Published online by Cambridge University Press: 05 March 2012
For a hundred years we have labored honestly in Sri Lanka. And yet, look at what these ungrateful people are doing to us.
In sailing ships we came. In those days many among us lost their lives while travelling. We stayed in the belief that this was our new motherland. We are pained by the unspeakable cruelty meted out to us now.

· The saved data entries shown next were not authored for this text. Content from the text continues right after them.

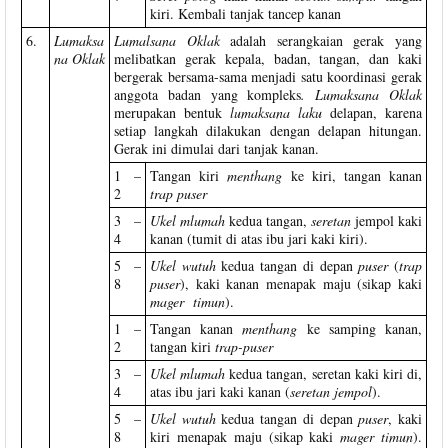
kiri.
Kembali tanjak tancep kanan
6.
Lumaksa
Lumalsana Oklak
adalah serangkaian gerak yang
na Oklak
melibatkan gerak kepala, badan, tangan, dan kaki
bergerak bersama-sama menjadi satu koordinasi gerak
anggota badan yang kompleks
. Lumaksana Oklak
merupakan bentuk
lumaksana laku
delapan, karena
setiap langkah dilakukan dengan delapan hitungan.
Gerak ini dimulai dari tanjak kanan.
1 –
Tangan kiri
menthang
ke kiri, tangan kanan
2
trap puser
3 –
Ukel mlumah
kedua tangan,
seretan
jempol kaki
4
kanan (tumit di atas ibu jari
kaki kiri).
5 –
Ukel wutuh
kedua tangan di depan
puser
(
trap
8
puser
), kaki kanan menapak maju (sikap kaki
mager timun
).
1 –
Tangan kanan
menthang
ke samping kanan,
2
tangan kiri
trap-puser
3 –
Ukel mlumah
kedua tangan, seretan kaki kiri di,
4
atas ibu jari kaki kanan (
seretan jempol
).
5 –
Ukel wutuh
kedua tangan di depan
puser
, kaki
8
kiri menapak maju (sikap kaki
mager timun
).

(Reprint of a poem written by Mrs. Meenachchi Nadesa Aiyar, wife of the trade union pioneer on the plantations in the 1940s. Published by WERC, Colombo. Translation from Tamil to English by the author.)The period prior to independence was signified by considerable effort made by the government of India and that of Sri Lanka in creating a dialogue aimed at settling the problem over the status of the Indian Tamils in Sri Lanka. Unfortunately, their dialogue did not result in a compromise or an understanding on the issue. India took the stand that the Indian Tamil community had the right to live in Sri Lanka as bona fide citizens, while the government of Sri Lanka took the view that India had the responsibility to take them back. In 1948, as Sri Lanka gained independence, in what seemed to be a symbolic assertion and identification of sovereign and independent nationhood, the new government of Sri Lanka passed citizenship laws that effectively disenfranchised the Indian Tamil community.